Interview5. November 2019 Theo Metais
Interview Nicolas Bedos et Doria Tillier: «Tous les nostalgiques ne sont pas réactionnaires...»
Nouvelle réalisation de celui que rien ne semble arrêter, sa «belle époque» fait l’unanimité un peu partout. Nous avons rencontré Nicolas Bedos et Doria Tillier au Festival de Zürich début octobre lors de la présentation de leur nouveau long-métrage. Le duo nous parle de cinéma, de «The Game» de David Fincher, du temps qui passe, et du paysage humoristique contemporain.

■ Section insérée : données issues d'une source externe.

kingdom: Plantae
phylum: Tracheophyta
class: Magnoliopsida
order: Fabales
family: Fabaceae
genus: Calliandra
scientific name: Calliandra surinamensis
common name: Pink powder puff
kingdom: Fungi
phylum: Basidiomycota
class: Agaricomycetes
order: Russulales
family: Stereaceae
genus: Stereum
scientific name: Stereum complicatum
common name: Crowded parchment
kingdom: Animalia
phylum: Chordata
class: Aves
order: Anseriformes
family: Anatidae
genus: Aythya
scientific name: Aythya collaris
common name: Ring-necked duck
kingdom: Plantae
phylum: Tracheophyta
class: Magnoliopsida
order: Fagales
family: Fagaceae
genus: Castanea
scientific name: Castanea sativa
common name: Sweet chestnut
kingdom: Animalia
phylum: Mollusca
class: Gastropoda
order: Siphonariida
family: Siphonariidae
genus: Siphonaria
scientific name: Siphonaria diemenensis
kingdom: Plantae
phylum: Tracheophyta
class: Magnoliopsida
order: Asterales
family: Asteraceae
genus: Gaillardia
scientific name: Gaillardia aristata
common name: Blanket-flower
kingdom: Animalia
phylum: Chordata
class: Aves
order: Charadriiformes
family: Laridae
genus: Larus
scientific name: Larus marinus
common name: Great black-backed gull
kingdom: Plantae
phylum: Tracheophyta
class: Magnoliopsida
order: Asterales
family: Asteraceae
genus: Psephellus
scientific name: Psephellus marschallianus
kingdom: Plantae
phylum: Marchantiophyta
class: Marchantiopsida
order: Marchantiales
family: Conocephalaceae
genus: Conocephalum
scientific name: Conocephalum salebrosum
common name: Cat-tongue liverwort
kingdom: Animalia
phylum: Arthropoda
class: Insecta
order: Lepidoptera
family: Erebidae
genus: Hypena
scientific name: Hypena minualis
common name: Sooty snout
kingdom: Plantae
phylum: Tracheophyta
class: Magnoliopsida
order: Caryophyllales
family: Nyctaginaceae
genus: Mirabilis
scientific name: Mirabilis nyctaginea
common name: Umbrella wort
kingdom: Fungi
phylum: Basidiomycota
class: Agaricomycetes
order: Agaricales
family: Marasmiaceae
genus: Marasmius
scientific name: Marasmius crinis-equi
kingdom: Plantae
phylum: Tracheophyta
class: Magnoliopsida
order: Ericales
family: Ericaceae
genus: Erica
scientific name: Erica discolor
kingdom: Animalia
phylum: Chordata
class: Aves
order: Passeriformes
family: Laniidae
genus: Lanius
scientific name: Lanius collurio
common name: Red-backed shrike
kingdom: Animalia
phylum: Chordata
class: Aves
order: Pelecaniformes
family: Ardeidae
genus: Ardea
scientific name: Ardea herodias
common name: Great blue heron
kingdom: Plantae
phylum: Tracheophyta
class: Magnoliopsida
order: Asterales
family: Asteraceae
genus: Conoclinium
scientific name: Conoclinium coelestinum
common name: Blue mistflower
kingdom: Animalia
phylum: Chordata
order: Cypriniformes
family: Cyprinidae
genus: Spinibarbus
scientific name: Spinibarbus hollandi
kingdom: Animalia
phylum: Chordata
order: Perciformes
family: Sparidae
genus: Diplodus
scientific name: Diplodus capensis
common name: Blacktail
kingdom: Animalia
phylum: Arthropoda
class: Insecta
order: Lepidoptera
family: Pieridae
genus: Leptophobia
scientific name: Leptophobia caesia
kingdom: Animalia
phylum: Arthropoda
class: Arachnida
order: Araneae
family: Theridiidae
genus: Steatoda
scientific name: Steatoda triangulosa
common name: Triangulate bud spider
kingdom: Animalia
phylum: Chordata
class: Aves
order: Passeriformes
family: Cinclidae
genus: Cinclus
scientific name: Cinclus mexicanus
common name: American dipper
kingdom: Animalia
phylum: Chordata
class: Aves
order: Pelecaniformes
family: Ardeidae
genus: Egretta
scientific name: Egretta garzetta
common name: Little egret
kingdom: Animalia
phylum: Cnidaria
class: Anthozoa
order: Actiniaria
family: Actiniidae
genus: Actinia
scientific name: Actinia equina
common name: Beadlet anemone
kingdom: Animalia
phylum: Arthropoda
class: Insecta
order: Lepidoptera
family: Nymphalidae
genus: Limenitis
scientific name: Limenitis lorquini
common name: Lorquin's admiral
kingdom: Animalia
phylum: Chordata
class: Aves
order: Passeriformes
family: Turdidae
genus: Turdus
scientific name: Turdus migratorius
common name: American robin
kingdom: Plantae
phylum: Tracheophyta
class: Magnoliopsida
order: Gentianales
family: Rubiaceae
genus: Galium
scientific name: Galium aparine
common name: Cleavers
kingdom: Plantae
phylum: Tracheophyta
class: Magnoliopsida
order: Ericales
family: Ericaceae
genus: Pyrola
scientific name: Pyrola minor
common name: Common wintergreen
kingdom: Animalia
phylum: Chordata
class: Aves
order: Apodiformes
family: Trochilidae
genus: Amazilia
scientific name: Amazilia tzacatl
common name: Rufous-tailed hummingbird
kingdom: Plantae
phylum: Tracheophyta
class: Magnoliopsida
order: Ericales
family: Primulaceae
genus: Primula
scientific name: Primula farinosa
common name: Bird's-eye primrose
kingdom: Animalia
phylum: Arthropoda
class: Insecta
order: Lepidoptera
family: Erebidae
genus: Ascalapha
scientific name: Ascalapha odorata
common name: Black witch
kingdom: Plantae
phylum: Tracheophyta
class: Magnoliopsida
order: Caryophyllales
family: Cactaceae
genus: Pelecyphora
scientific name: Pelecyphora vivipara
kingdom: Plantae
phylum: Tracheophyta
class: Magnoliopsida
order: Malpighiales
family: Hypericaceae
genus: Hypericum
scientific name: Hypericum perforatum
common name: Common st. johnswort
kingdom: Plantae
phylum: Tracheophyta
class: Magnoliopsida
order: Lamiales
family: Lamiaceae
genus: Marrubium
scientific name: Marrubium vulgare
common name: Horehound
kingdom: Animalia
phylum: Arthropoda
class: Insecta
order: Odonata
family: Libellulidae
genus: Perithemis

(Interview réalisée à Zürich par Theo Metais, le 3 octobre 2019)
Dindon d’une farce mélancolique, Victor (interprété par l’impeccable Daniel Auteuil) est un auteur de BD un peu misanthrope, en décalage, lâché, un peu largué, sinon en marge de son époque. Ses dessins (en réalité de la patte de l’excellent dessinateur français Stéphane Levallois) ne se vendent plus. Il y eut quelques planches, jadis, mais le succès, léger, a fondu comme neige au soleil. Sa femme (Fanny Ardant) aussi, comme la gloire, se fait doucement la malle, elle, avec son meilleur ami (Denis Podalydès). Vaudeville classique.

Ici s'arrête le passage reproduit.